Hi Bill,
On 22 Sep 2000, at 6:19, Bill Moseley wrote:
> At 01:20 AM 09/22/00 -0700, you wrote:
> >> Would that be very hard to implement?
> >>
> >Not really. I was thinking in some config directive like:
> >BumpPositionCounterCharacters |-()
>
> What about multiple characters or some way of saying bump on a period, but
> only if it's the end of a sentence? So,
>
> "It was expensive. The price was $5.24 at the local store."
> ^^ ^ ^
> Bump No bump Bump
>
> Maybe BumpPositionCounterCharacters would need to be a subset of
> IgnoreLastChar?
>
There is another posibility:
"It was expensive . The price"
Here, there is a blank before and after the period. So we have at
least 4 posibilities:
1- "word. word"
2- "word.word"
3- "word . word"
4- "word .word"
And what about these ones
5- "word... word"
I am not sure if BumpPositionCounterCharacters needs to be a
subset of IgnoreLastChar. I do not think so. But the check in the code
has to consider that it can be part of IgnoreLastChar.
Basically, in stripIgnoreLastChar function, if a char is stripped, we
have to check also if the stripped character is in
BumpPositionCounterCharacters. If so, counter is incremented.

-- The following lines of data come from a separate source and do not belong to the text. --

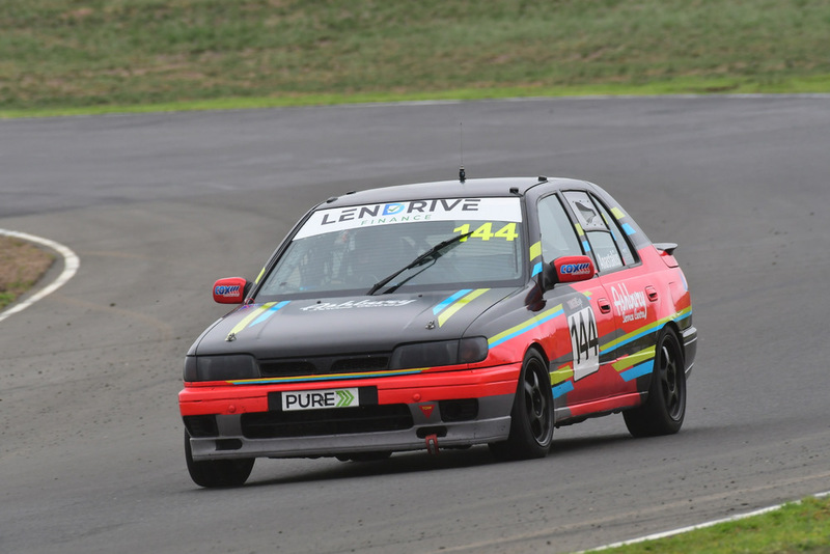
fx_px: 17297
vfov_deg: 1.8
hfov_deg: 2.7
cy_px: 277
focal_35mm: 750
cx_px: 415
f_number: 10
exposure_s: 1/640
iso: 640
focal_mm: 500
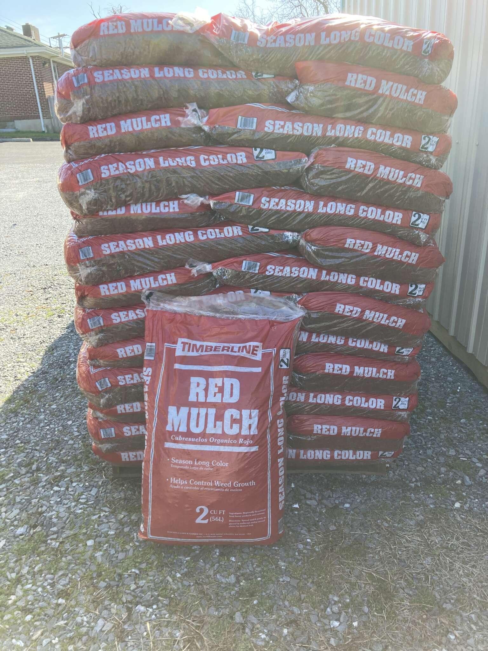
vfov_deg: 63.4
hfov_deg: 49.7
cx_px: 244
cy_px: 326
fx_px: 526
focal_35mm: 28
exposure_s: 1/361
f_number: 1.8
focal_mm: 3.99
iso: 20
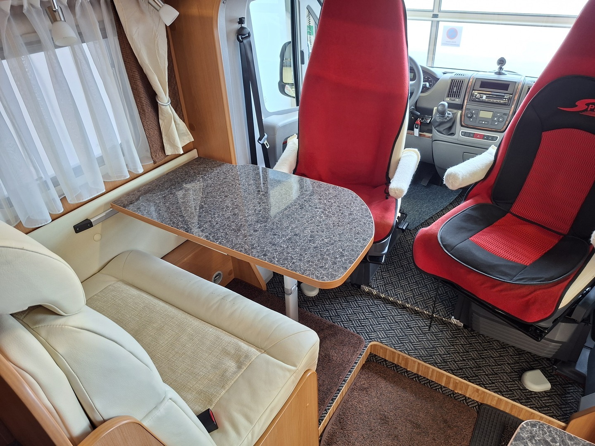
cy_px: 223
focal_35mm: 23
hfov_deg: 73.9
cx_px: 298
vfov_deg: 58.9
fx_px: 395
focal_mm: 5.54
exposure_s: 1/33
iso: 250
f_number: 1.8
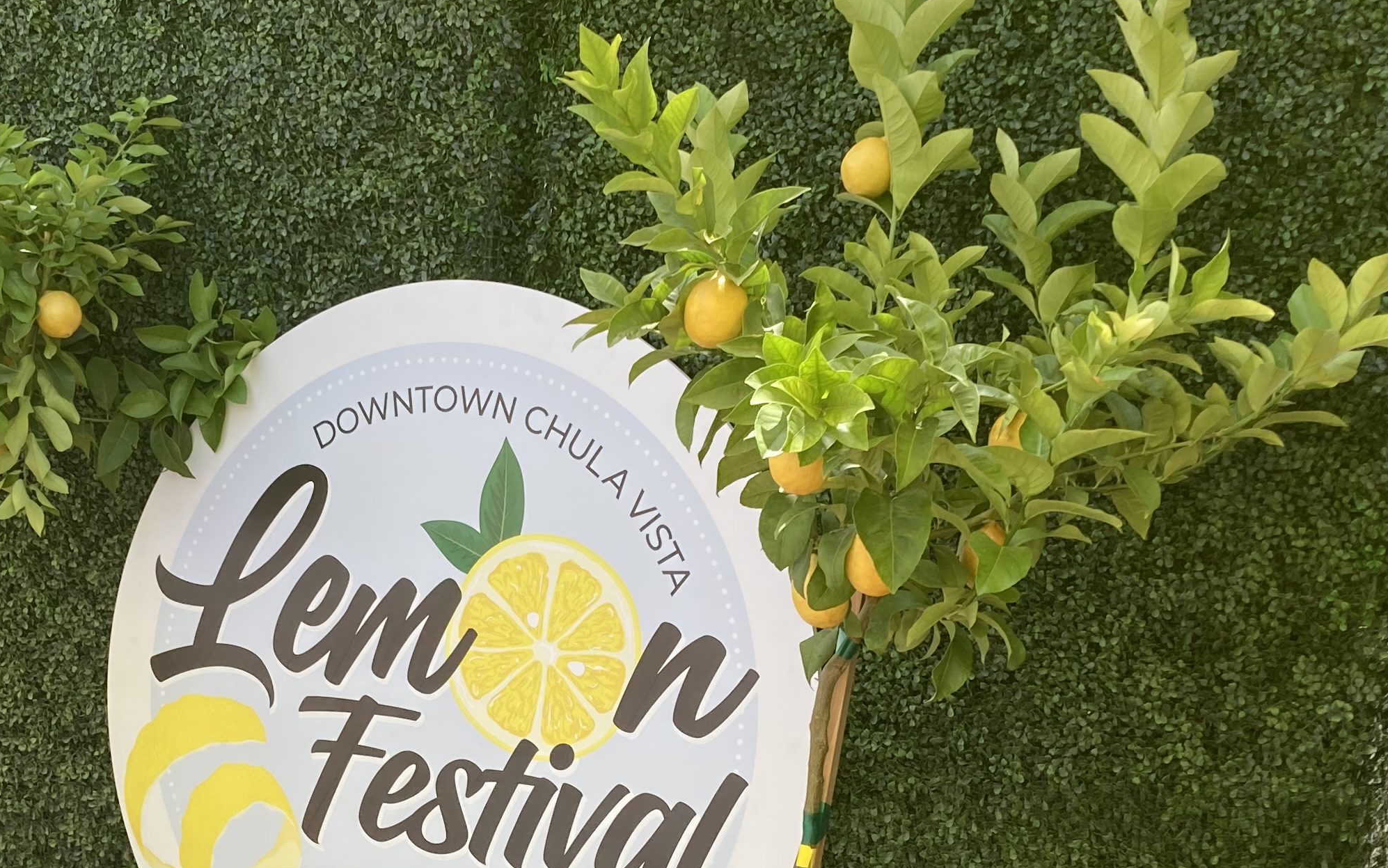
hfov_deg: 33.6
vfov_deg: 21.5
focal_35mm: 60
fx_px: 2270
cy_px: 637
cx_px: 416
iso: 20
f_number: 1.8
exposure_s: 1/454
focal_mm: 3.99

Adtionally, we have to increment pointer if the next non blank char
after a word is in BumpPositionCounterCharacters.
What do you think?
> >
> >I have also been working in your lasts posts
> >- Get StopWords (SwishStopWords function)
>
> Anyway to get a switch to get the stopwords printed in the headers of the
> swish binary?
>
Sure
cu
Jose
Received on Fri Sep 22 14:27:03 2000